The western (Oto-Awori) and northern (Iba and Igbo-elerin) parts of Ojo developed independently as a result of the settlement of later Awori migrants from Ile-Ife. The migrants first settled in Obadore in Iba before expanding towards the west and southwest. Oto-Awori was ruled by a baale until a king was first nominated. This nomination was opposed by the oracle, which led to the formation of Oto-Awori and Otto-Iddo.
Eventually, an Oba from Oto-Awori ascended the throne in the late 18th century to rule alongside the Olojo of Ojo.

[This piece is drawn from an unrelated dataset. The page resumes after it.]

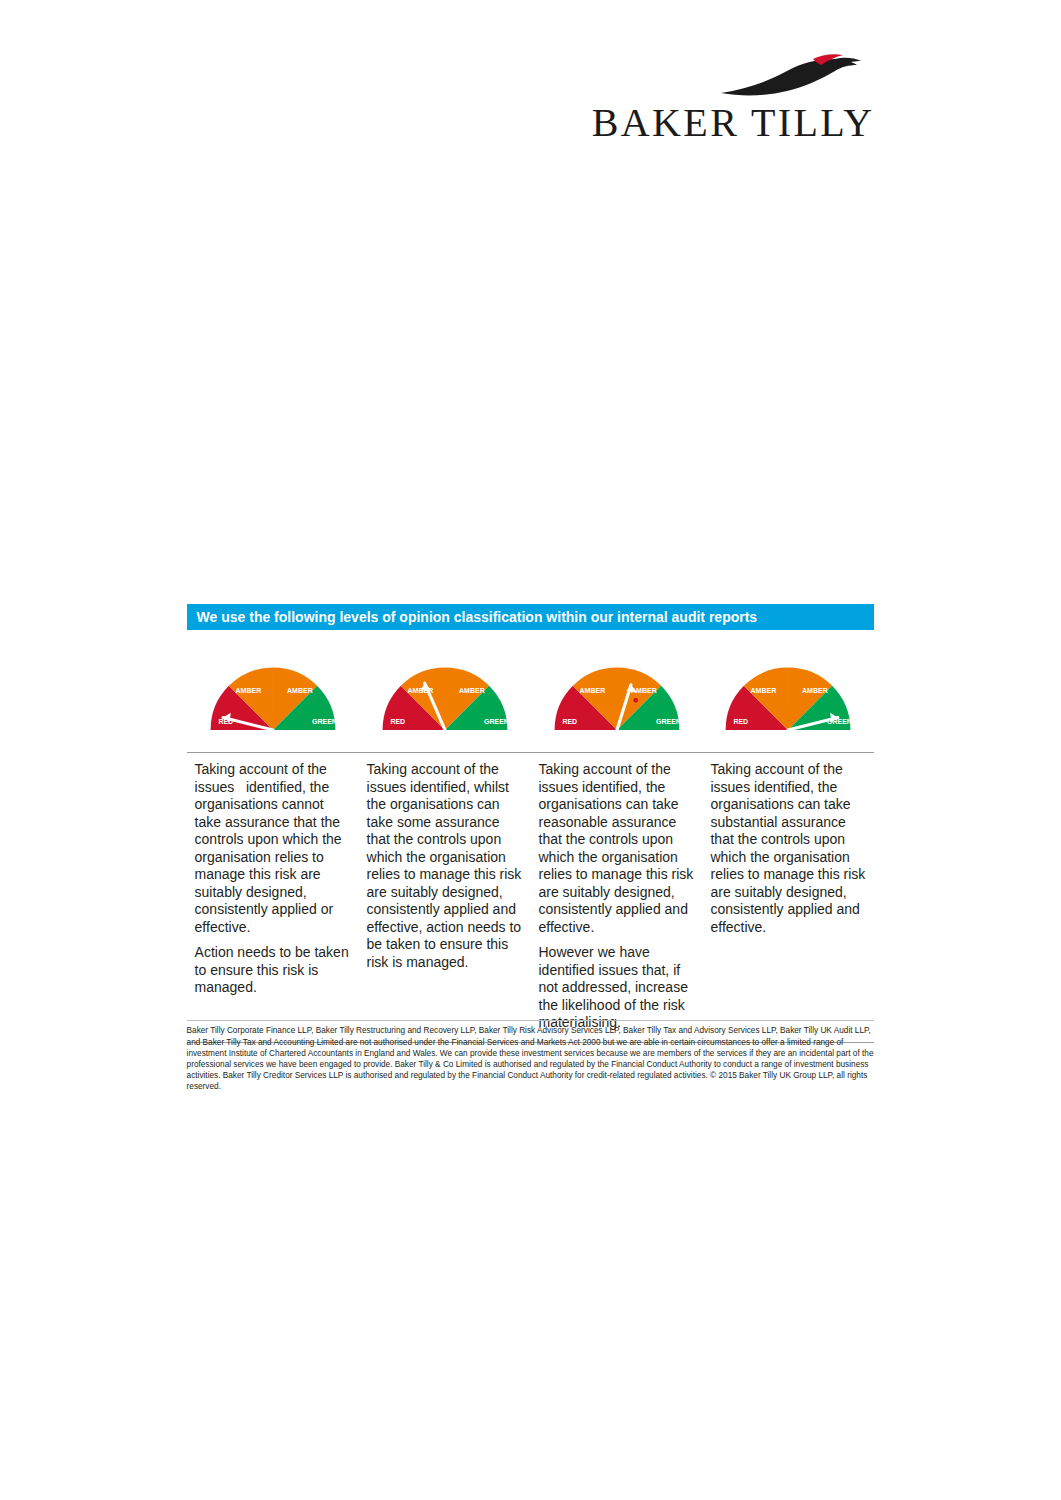Baker Tilly bird BAKER TILLY
We use the following levels of opinion classification within our internal audit reports
| RED AMBER AMBER GREEN | RED AMBER AMBER GREEN | RED AMBER AMBER GREEN | RED AMBER AMBER GREEN |
| Taking account of the issues identified, the organisations cannot take assurance that the controls upon which the organisation relies to manage this risk are suitably designed, consistently applied or effective. Action needs to be taken to ensure this risk is managed. | Taking account of the issues identified, whilst the organisations can take some assurance that the controls upon which the organisation relies to manage this risk are suitably designed, consistently applied and effective, action needs to be taken to ensure this risk is managed. | Taking account of the issues identified, the organisations can take reasonable assurance that the controls upon which the organisation relies to manage this risk are suitably designed, consistently applied and effective. However we have identified issues that, if not addressed, increase the likelihood of the risk materialising. | Taking account of the issues identified, the organisations can take substantial assurance that the controls upon which the organisation relies to manage this risk are suitably designed, consistently applied and effective. |
Baker Tilly Corporate Finance LLP, Baker Tilly Restructuring and Recovery LLP, Baker Tilly Risk Advisory Services LLP, Baker Tilly Tax and Advisory Services LLP, Baker Tilly UK Audit LLP, and Baker Tilly Tax and Accounting Limited are not authorised under the Financial Services and Markets Act 2000 but we are able in certain circumstances to offer a limited range of investment Institute of Chartered Accountants in England and Wales. We can provide these investment services because we are members of the services if they are an incidental part of the professional services we have been engaged to provide. Baker Tilly & Co Limited is authorised and regulated by the Financial Conduct Authority to conduct a range of investment business activities. Baker Tilly Creditor Services LLP is authorised and regulated by the Financial Conduct Authority for credit-related regulated activities. © 2015 Baker Tilly UK Group LLP, all rights reserved.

The Ojo local government was created in May 1989 under the military administration of General Ibrahim Babangida as the president of Nigeria. The military governor of Lagos State was then Brigadier General Raji Rasaki. Before the creation of the Ojo local government out of the old Badagry local government, the area was adjudged the most populous in the country according to the National Population Census conducted in Nigeria in 1991. According to the 2006 census, the population of the area was 609,173: 315,401 males and 293,772 females. 62.3 percent of inhabitants were 15-64 years old, 36.3 percent were 0-14 years old, and 1.4 percent were 65 and over.

== Transportation ==
Transportation in the area is mainly by road. The Trans-West African Coastal Highway runs from west to east through the town and divides it into two halves. Olojo Drive, Old Ojo Road, Kemberi Road, and Alaba Road are the main roads in the southern half of the town. In the northern half, Chief Esan Way, Iyana-Ipaja Road, and Igbo-Elerin Road are major roads.

Ojo is located on a peninsula and ferry services and speed boats are available through Badagry Creek with jetties at Muwo, Shibiri, and off Olojo Drive. A railway line from Lagos through Ojo is under construction and there are high expectations that it will alleviate the perpetual traffic jams within the area.

== Culture ==
Ojo is known for the Olojo festival during which the Olojo wears the crown. Oro festivals are held at the death of the Olojo or a baale. Oro has drawn controversy for some of the elements of the festival, which according to some are misogynistic. Other festivals include Egungun, Obaluwaye, Sango, Ogun, Ota, and Osun which are named after the deities or heroes that they celebrate. Iyemoja and Gelede and Alaalu are some other festivities that are celebrated in the Oto-Awori district.